A 16-story mixed-use development near New York City is poised to set a new record for the ICF industry. While a handful of ICF buildings exceeding 16 stories have been built in Canada, the project will reportedly be the tallest structure in the U.S. to be built with Insulated Concrete Forms (ICFs).The innovative project, 42 Broad Street, will also be among the most energy-efficient large-scale buildings in New York.
The development is a luxury transit-oriented-development (TOD) and consists of 249 luxury rental apartments, approximately 20,000 sq. ft. of retail space, and an adjacent parking garage. It’s funded by The Bluestone Organization, Alexander Development Group, and institutional investors advised by J.P. Morgan Asset Management. Fitting the character of the neighborhood, tenant amenities will be first-class. Plans call for a heated swimming pool, large community/party room, fully equipped gym, and a library/reading room.

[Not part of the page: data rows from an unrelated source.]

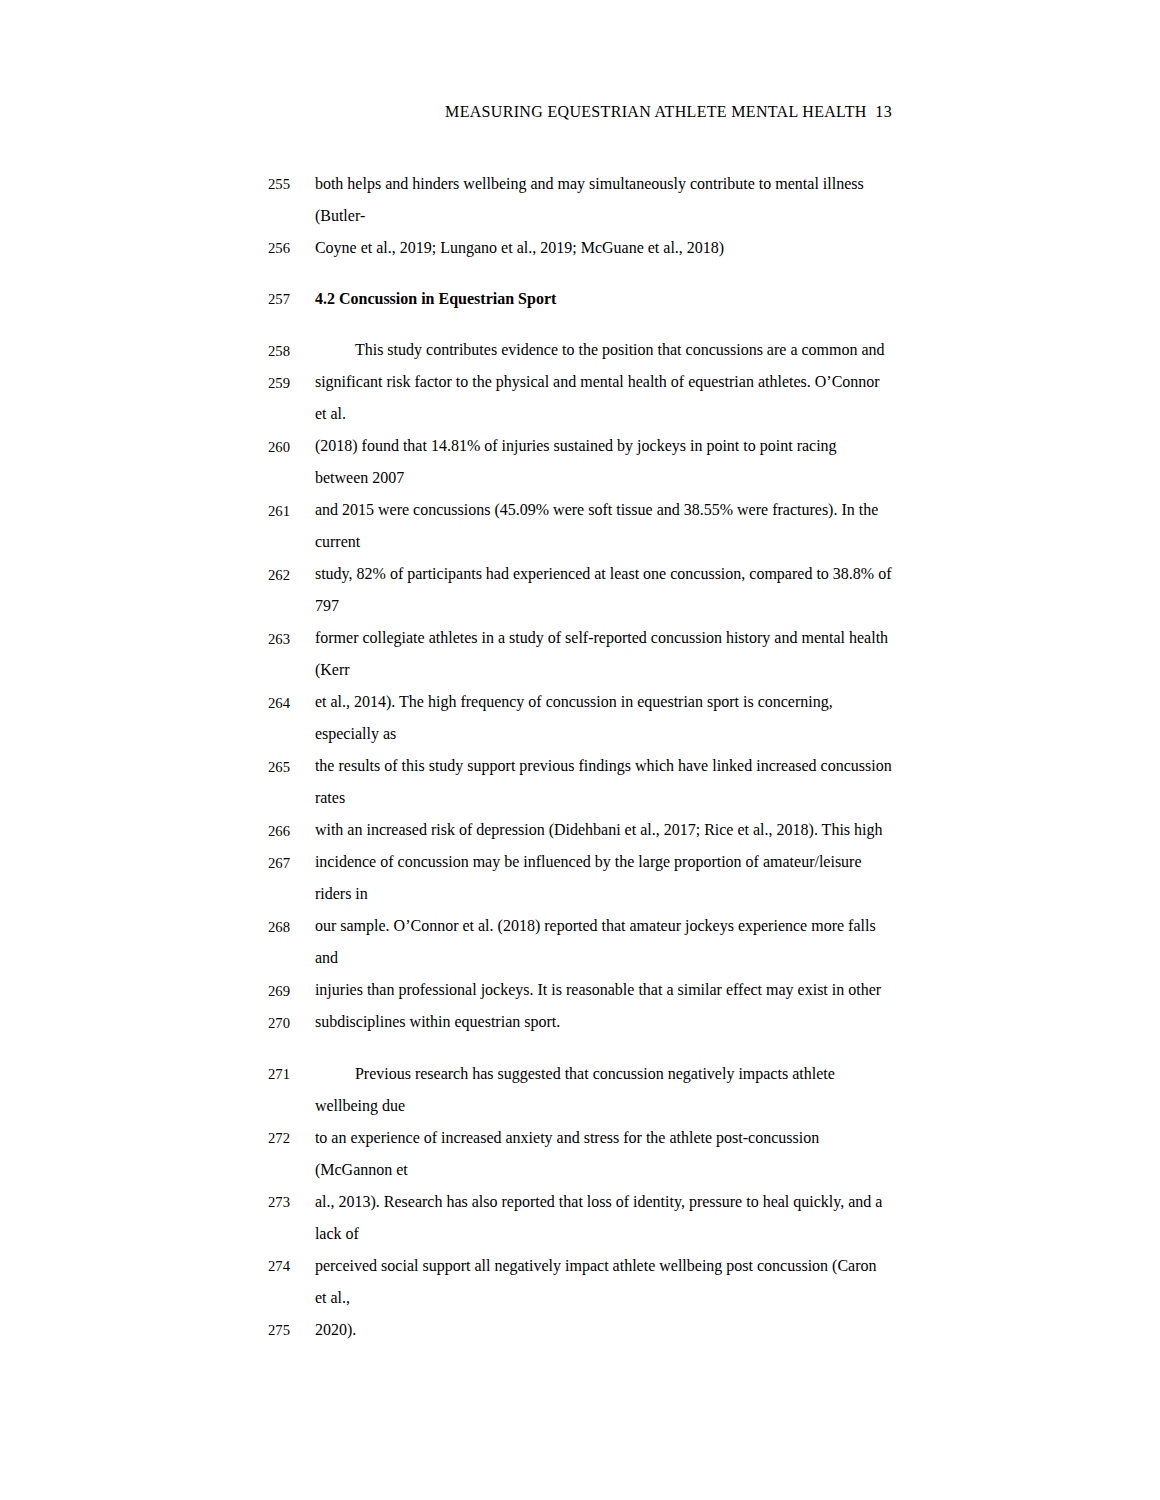MEASURING EQUESTRIAN ATHLETE MENTAL HEALTH 13
255
both helps and hinders wellbeing and may simultaneously contribute to mental illness (Butler-
256
Coyne et al., 2019; Lungano et al., 2019; McGuane et al., 2018)
257
4.2 Concussion in Equestrian Sport
258
This study contributes evidence to the position that concussions are a common and
259
significant risk factor to the physical and mental health of equestrian athletes. O’Connor et al.
260
(2018) found that 14.81% of injuries sustained by jockeys in point to point racing between 2007
261
and 2015 were concussions (45.09% were soft tissue and 38.55% were fractures). In the current
262
study, 82% of participants had experienced at least one concussion, compared to 38.8% of 797
263
former collegiate athletes in a study of self-reported concussion history and mental health (Kerr
264
et al., 2014). The high frequency of concussion in equestrian sport is concerning, especially as
265
the results of this study support previous findings which have linked increased concussion rates
266
with an increased risk of depression (Didehbani et al., 2017; Rice et al., 2018). This high
267
incidence of concussion may be influenced by the large proportion of amateur/leisure riders in
268
our sample. O’Connor et al. (2018) reported that amateur jockeys experience more falls and
269
injuries than professional jockeys. It is reasonable that a similar effect may exist in other
270
subdisciplines within equestrian sport.
271
Previous research has suggested that concussion negatively impacts athlete wellbeing due
272
to an experience of increased anxiety and stress for the athlete post-concussion (McGannon et
273
al., 2013). Research has also reported that loss of identity, pressure to heal quickly, and a lack of
274
perceived social support all negatively impact athlete wellbeing post concussion (Caron et al.,
275
2020).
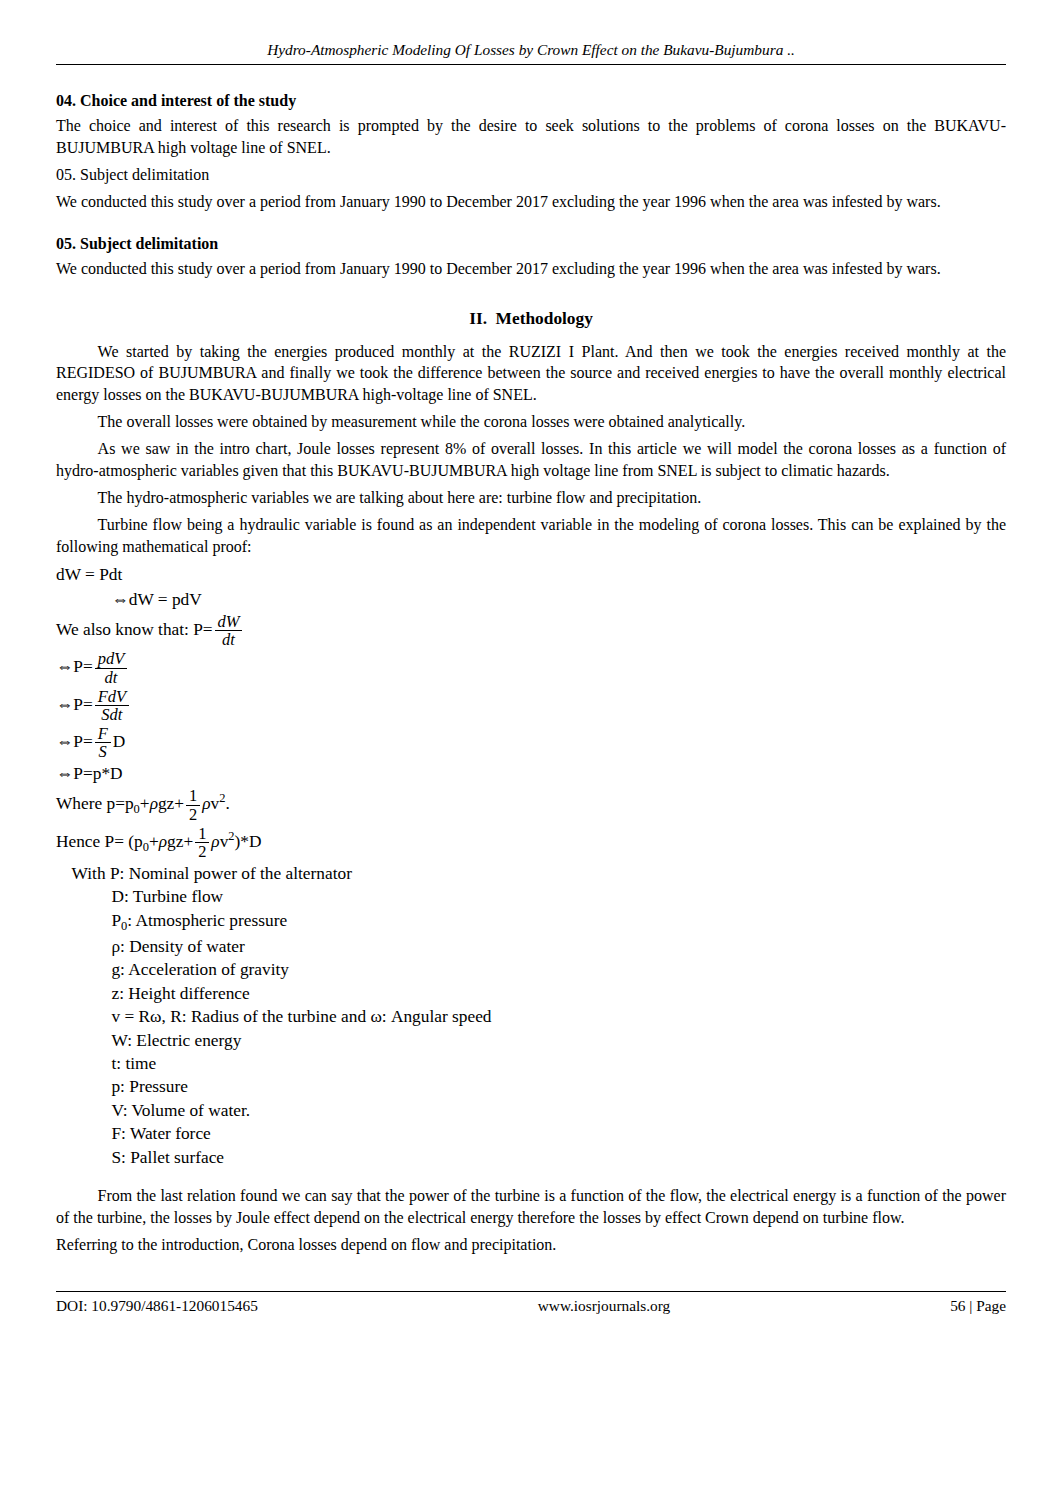Hydro-Atmospheric Modeling Of Losses by Crown Effect on the Bukavu-Bujumbura ..
04. Choice and interest of the study
The choice and interest of this research is prompted by the desire to seek solutions to the problems of corona losses on the BUKAVU-BUJUMBURA high voltage line of SNEL.
05. Subject delimitation
We conducted this study over a period from January 1990 to December 2017 excluding the year 1996 when the area was infested by wars.
05. Subject delimitation
We conducted this study over a period from January 1990 to December 2017 excluding the year 1996 when the area was infested by wars.
II. Methodology
We started by taking the energies produced monthly at the RUZIZI I Plant. And then we took the energies received monthly at the REGIDESO of BUJUMBURA and finally we took the difference between the source and received energies to have the overall monthly electrical energy losses on the BUKAVU-BUJUMBURA high-voltage line of SNEL.
The overall losses were obtained by measurement while the corona losses were obtained analytically.
As we saw in the intro chart, Joule losses represent 8% of overall losses. In this article we will model the corona losses as a function of hydro-atmospheric variables given that this BUKAVU-BUJUMBURA high voltage line from SNEL is subject to climatic hazards.
The hydro-atmospheric variables we are talking about here are: turbine flow and precipitation.
Turbine flow being a hydraulic variable is found as an independent variable in the modeling of corona losses. This can be explained by the following mathematical proof:
dW = Pdt
⇔dW = pdV
We also know that: P=dW dt
⇔P=pdV dt
⇔P=FdV Sdt
⇔P=FSD
⇔P=p*D
Where p=p0+ρgz+12 ρv2.
Hence P= (p0+ρgz+12 ρv2)*D
With P: Nominal power of the alternator
D: Turbine flow
P0: Atmospheric pressure
ρ: Density of water
g: Acceleration of gravity
z: Height difference
v = Rω, R: Radius of the turbine and ω: Angular speed
W: Electric energy
t: time
p: Pressure
V: Volume of water.
F: Water force
S: Pallet surface
From the last relation found we can say that the power of the turbine is a function of the flow, the electrical energy is a function of the power of the turbine, the losses by Joule effect depend on the electrical energy therefore the losses by effect Crown depend on turbine flow.
Referring to the introduction, Corona losses depend on flow and precipitation.
DOI: 10.9790/4861-1206015465 www.iosrjournals.org 56 | Page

The exterior walls will be built using panelized ICF wall segments stacked at an assembly plant off-site and delivered ready to brace and pour. Bucks, weld plates, and lintel rebar are installed prior to shipping. The majority of the reinforcing steel is replaced with Helix micro rebar, which creates a stronger concrete with better consolidation and pour characteristics.
Michael Cleary, president of ICF Panels, estimates that panelization will shorten the construction schedule by several months, allowing the building to be occupied significantly earlier than would otherwise be possible. “Owners and developers will see that building with ICF Panels is literally ‘money in the bank’,” he says. “Opening early allows them to gain access to hundreds of thousands of dollars that is otherwise unavailable.”
Panelization offers a number of other benefits, such as reduced hazard insurance, less form waste, virtually no weather delays, and improved worker productivity. It’s an attractive option for commercial developers, designers, ICF installers and others wanting to maximize profits and gain market share.
Installation Guide for One- Sided Forms
Last summer, Logix ICF released an installation guide for XP-1, their “one-sided” ICF that allows one face of the wall to be exposed concrete.
If the guidelines are followed, the new system is said to be “self-aligning and forgiving,” and the 10 available wall thicknesses permit the “seamless integration of XP-1 walls with a wide variety of regular ICF and conventional concrete wall thicknesses.”
The installation guide can be downloaded from the Logix website.